# Supplied entries
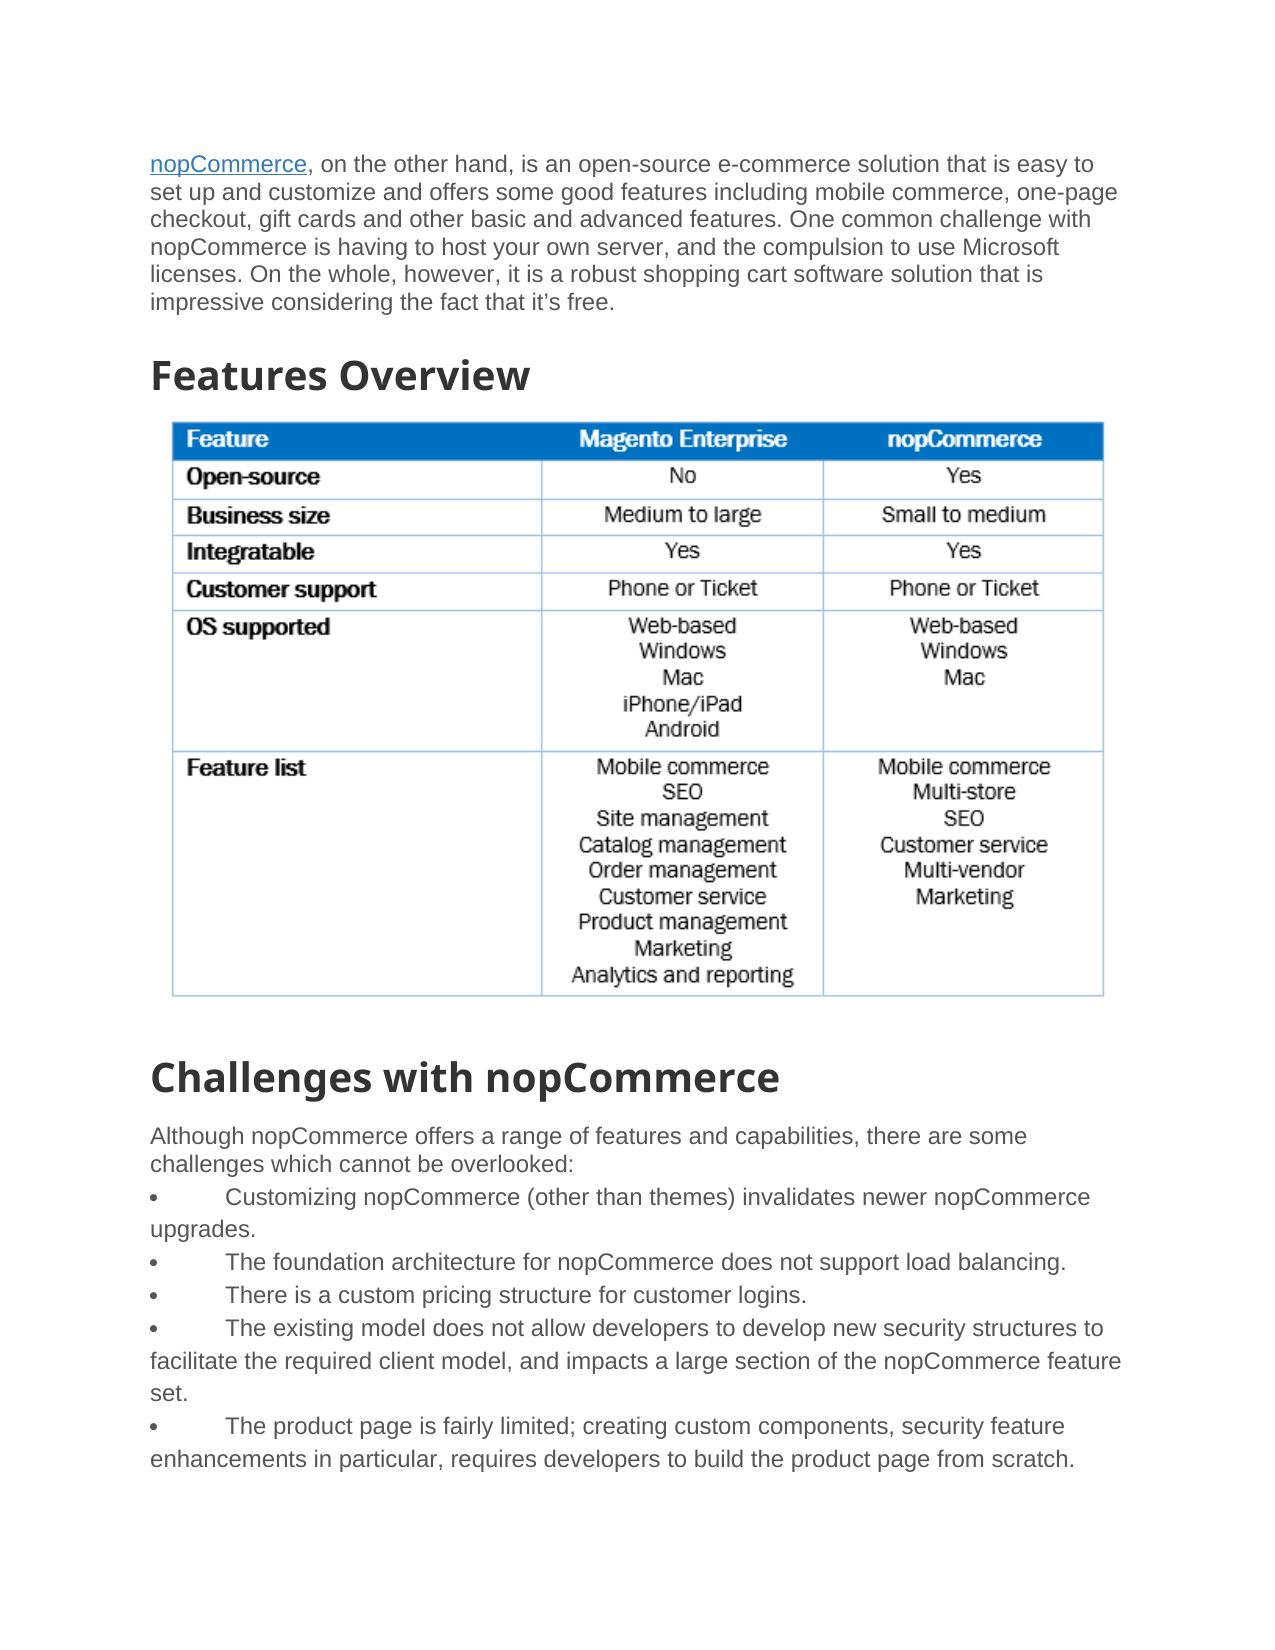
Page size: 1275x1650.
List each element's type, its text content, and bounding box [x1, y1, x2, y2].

list The foundation architecture for nopCommerce does not support load balancing. [150, 1243, 1125, 1276]
list The existing model does not allow developers to develop new security structures to facilitate the required client model, and impacts a large section of the nopCommerce feature set. [150, 1308, 1125, 1407]
list Customizing nopCommerce (other than themes) invalidates newer nopCommerce upgrades. [150, 1177, 1125, 1243]
subtitle Features Overview [150, 347, 1125, 402]
subtitle Challenges with nopCommerce [150, 1049, 1125, 1104]
list The product page is fairly limited; creating custom components, security feature enhancements in particular, requires developers to build the product page from scratch. [150, 1407, 1125, 1473]
text Although nopCommerce offers a range of features and capabilities, there are some challenges which cannot be overlooked: [150, 1122, 1125, 1177]
text nopCommerce, on the other hand, is an open-source e-commerce solution that is easy to set up and customize and offers some good features including mobile commerce, one-page checkout, gift cards and other basic and advanced features. One common challenge with nopCommerce is having to host your own server, and the compulsion to use Microsoft licenses. On the whole, however, it is a robust shopping cart software solution that is impressive considering the fact that it’s free. [150, 150, 1125, 316]
list There is a custom pricing structure for customer logins. [150, 1276, 1125, 1308]
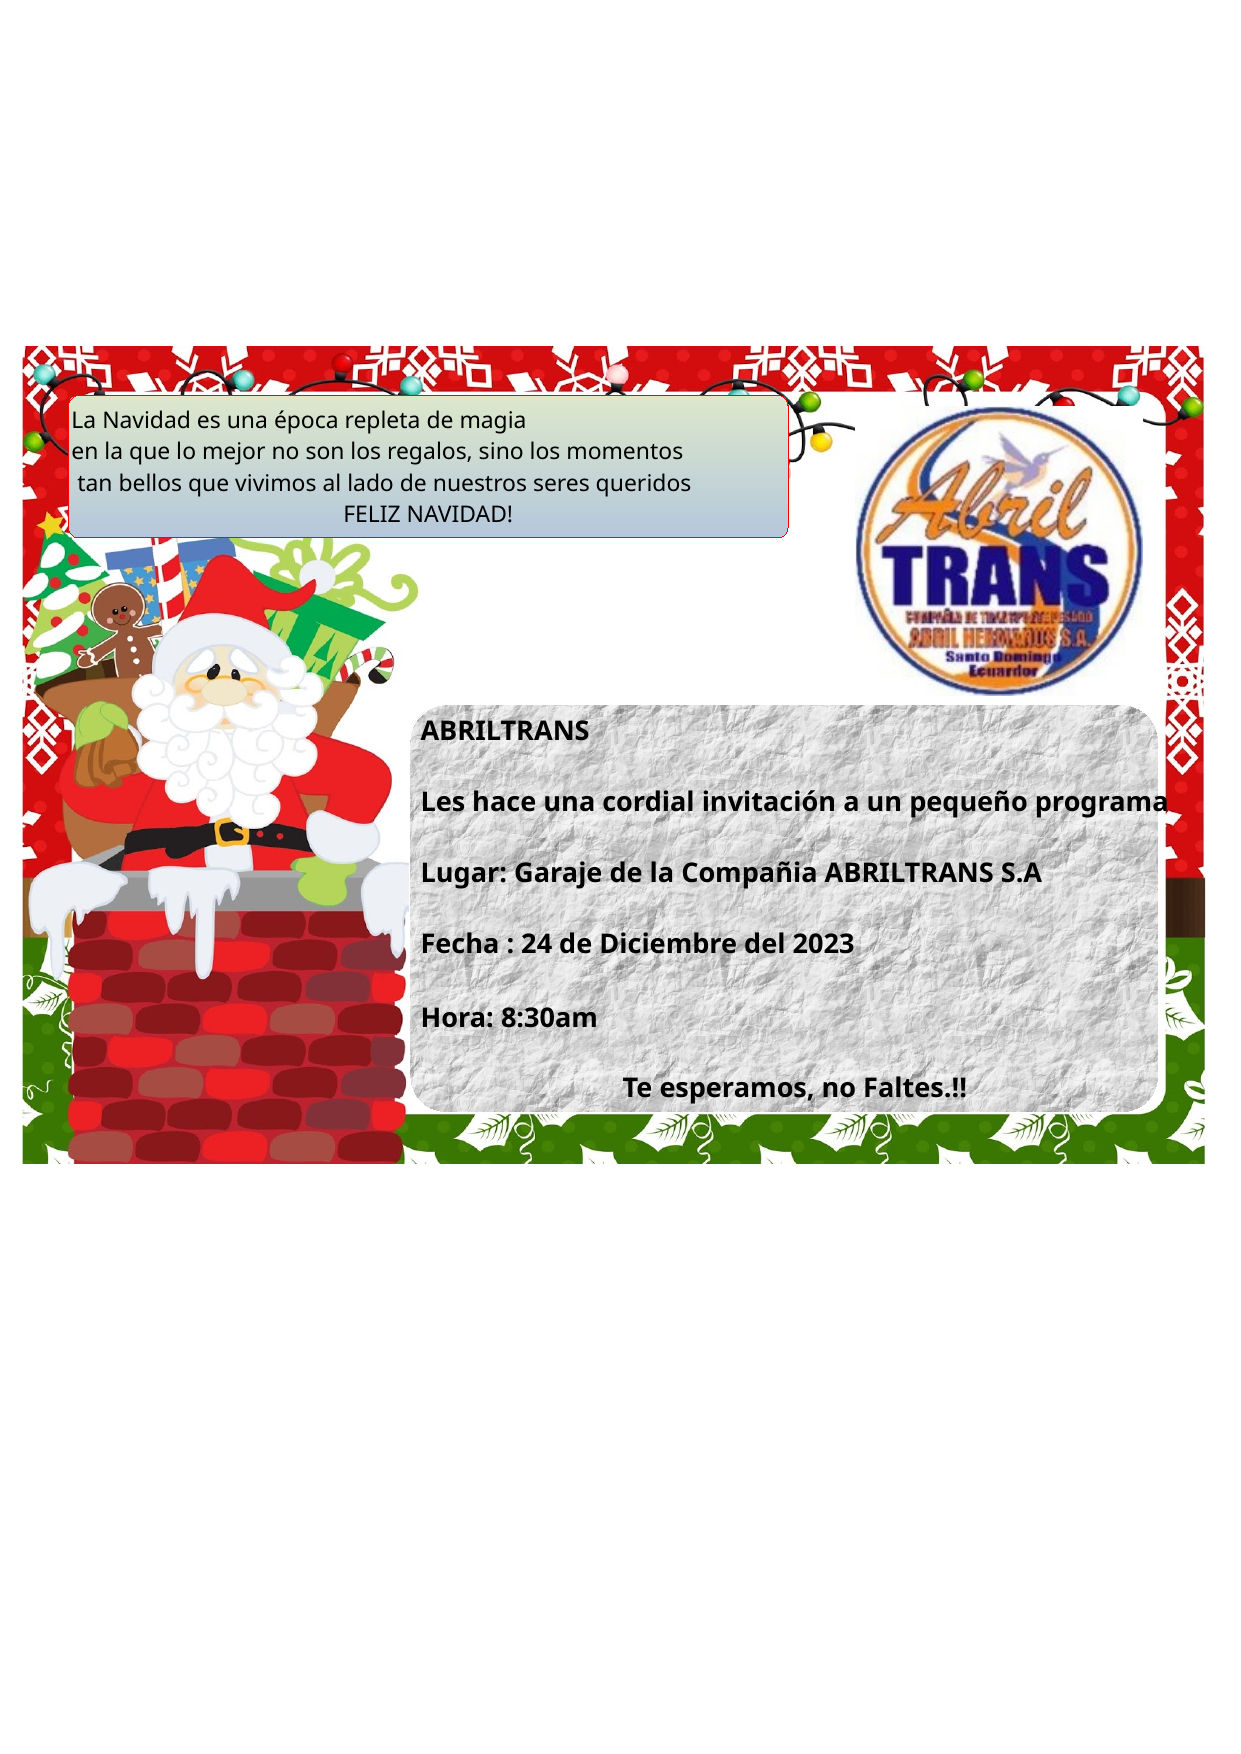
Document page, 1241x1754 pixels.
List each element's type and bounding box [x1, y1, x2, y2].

picture [22, 346, 1205, 1164]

# Written problem
Lay out every line of the records above as a JSON list of strings, one string per line. Leave out blank lines and the pictures.

# Expected output
[
  "Page size: 1275x1650.",
  "List each element's type, its text content, and bounding box [x1, y1, x2, y2].",
  "list The foundation architecture for nopCommerce does not support load balancing. [150, 1243, 1125, 1276]",
  "list The existing model does not allow developers to develop new security structures to facilitate the required client model, and impacts a large section of the nopCommerce feature set. [150, 1308, 1125, 1407]",
  "list Customizing nopCommerce (other than themes) invalidates newer nopCommerce upgrades. [150, 1177, 1125, 1243]",
  "subtitle Features Overview [150, 347, 1125, 402]",
  "subtitle Challenges with nopCommerce [150, 1049, 1125, 1104]",
  "list The product page is fairly limited; creating custom components, security feature enhancements in particular, requires developers to build the product page from scratch. [150, 1407, 1125, 1473]",
  "text Although nopCommerce offers a range of features and capabilities, there are some challenges which cannot be overlooked: [150, 1122, 1125, 1177]",
  "text nopCommerce, on the other hand, is an open-source e-commerce solution that is easy to set up and customize and offers some good features including mobile commerce, one-page checkout, gift cards and other basic and advanced features. One common challenge with nopCommerce is having to host your own server, and the compulsion to use Microsoft licenses. On the whole, however, it is a robust shopping cart software solution that is impressive considering the fact that it’s free. [150, 150, 1125, 316]",
  "list There is a custom pricing structure for customer logins. [150, 1276, 1125, 1308]",
  "Document page, 1241x1754 pixels.",
  "List each element's type and bounding box [x1, y1, x2, y2].",
  "picture [22, 346, 1205, 1164]"
]